YOUR TASK: In the records below, find the line with "această performanță sunt" and repeat exactly every line from it through the line with "存在感を示したいときなどはこの指ですね(*‘ω‘ *)". Pictures stay out.

========================================

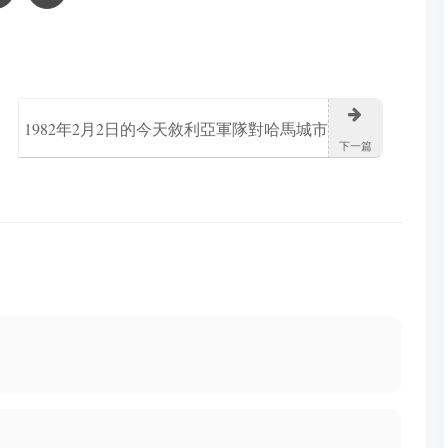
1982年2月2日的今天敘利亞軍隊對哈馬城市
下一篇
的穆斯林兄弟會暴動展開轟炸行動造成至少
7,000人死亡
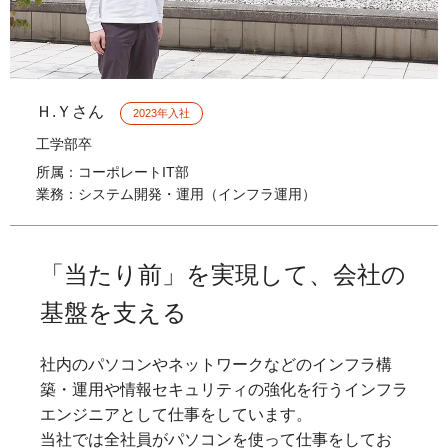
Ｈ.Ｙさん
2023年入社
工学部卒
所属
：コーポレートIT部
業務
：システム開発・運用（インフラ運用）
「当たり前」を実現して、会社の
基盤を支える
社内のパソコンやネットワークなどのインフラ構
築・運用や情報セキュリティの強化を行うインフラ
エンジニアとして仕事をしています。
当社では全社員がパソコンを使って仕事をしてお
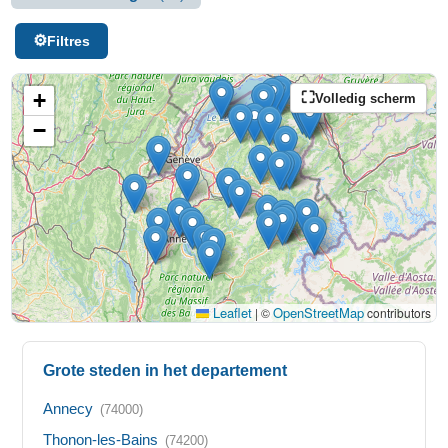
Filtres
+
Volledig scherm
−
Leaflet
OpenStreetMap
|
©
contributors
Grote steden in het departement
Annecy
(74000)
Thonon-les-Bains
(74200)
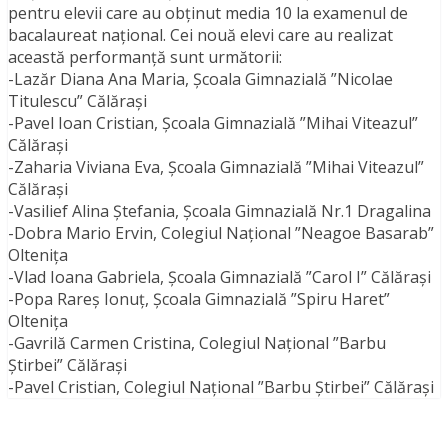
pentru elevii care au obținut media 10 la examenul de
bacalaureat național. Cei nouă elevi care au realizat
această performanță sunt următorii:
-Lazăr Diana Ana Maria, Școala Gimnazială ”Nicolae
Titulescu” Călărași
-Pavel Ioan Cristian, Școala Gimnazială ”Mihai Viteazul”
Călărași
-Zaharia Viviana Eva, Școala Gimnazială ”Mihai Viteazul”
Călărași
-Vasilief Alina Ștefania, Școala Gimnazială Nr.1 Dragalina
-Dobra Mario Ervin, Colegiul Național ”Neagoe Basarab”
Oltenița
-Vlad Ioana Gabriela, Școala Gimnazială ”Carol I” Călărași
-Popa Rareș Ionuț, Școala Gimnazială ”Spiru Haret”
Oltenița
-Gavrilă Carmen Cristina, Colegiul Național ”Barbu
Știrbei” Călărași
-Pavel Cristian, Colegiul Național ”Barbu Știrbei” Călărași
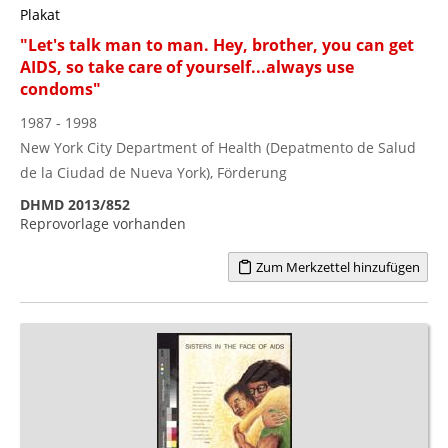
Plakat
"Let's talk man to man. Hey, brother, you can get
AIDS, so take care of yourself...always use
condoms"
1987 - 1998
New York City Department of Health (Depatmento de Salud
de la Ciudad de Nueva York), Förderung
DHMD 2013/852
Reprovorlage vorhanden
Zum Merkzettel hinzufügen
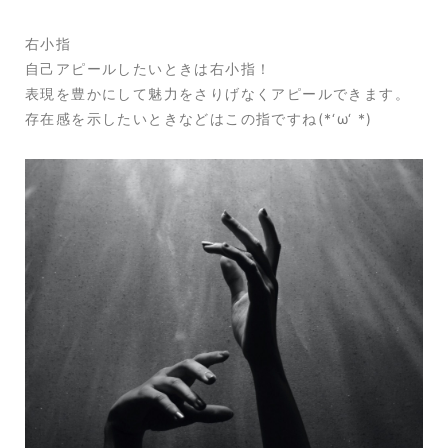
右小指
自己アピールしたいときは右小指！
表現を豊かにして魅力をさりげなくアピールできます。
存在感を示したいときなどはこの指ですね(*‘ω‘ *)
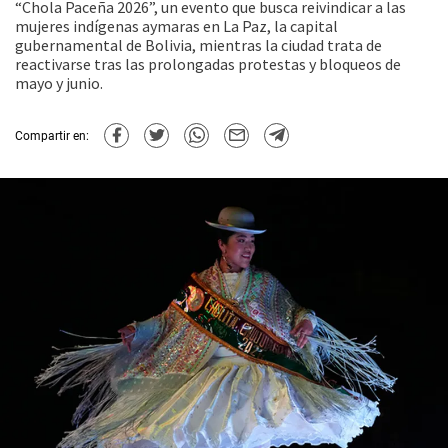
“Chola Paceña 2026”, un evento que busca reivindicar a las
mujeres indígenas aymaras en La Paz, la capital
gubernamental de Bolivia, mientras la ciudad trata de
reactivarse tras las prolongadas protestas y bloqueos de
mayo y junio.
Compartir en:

========================================

ANSWER BOX:
această performanță sunt următorii:
-Lazăr Diana Ana Maria, Școala Gimnazială ”Nicolae
Titulescu” Călărași
-Pavel Ioan Cristian, Școala Gimnazială ”Mihai Viteazul”
Călărași
-Zaharia Viviana Eva, Școala Gimnazială ”Mihai Viteazul”
Călărași
-Vasilief Alina Ștefania, Școala Gimnazială Nr.1 Dragalina
-Dobra Mario Ervin, Colegiul Național ”Neagoe Basarab”
Oltenița
-Vlad Ioana Gabriela, Școala Gimnazială ”Carol I” Călărași
-Popa Rareș Ionuț, Școala Gimnazială ”Spiru Haret”
Oltenița
-Gavrilă Carmen Cristina, Colegiul Național ”Barbu
Știrbei” Călărași
-Pavel Cristian, Colegiul Național ”Barbu Știrbei” Călărași
Plakat
"Let's talk man to man. Hey, brother, you can get
AIDS, so take care of yourself...always use
condoms"
1987 - 1998
New York City Department of Health (Depatmento de Salud
de la Ciudad de Nueva York), Förderung
DHMD 2013/852
Reprovorlage vorhanden
Zum Merkzettel hinzufügen
右小指
自己アピールしたいときは右小指！
表現を豊かにして魅力をさりげなくアピールできます。
存在感を示したいときなどはこの指ですね(*‘ω‘ *)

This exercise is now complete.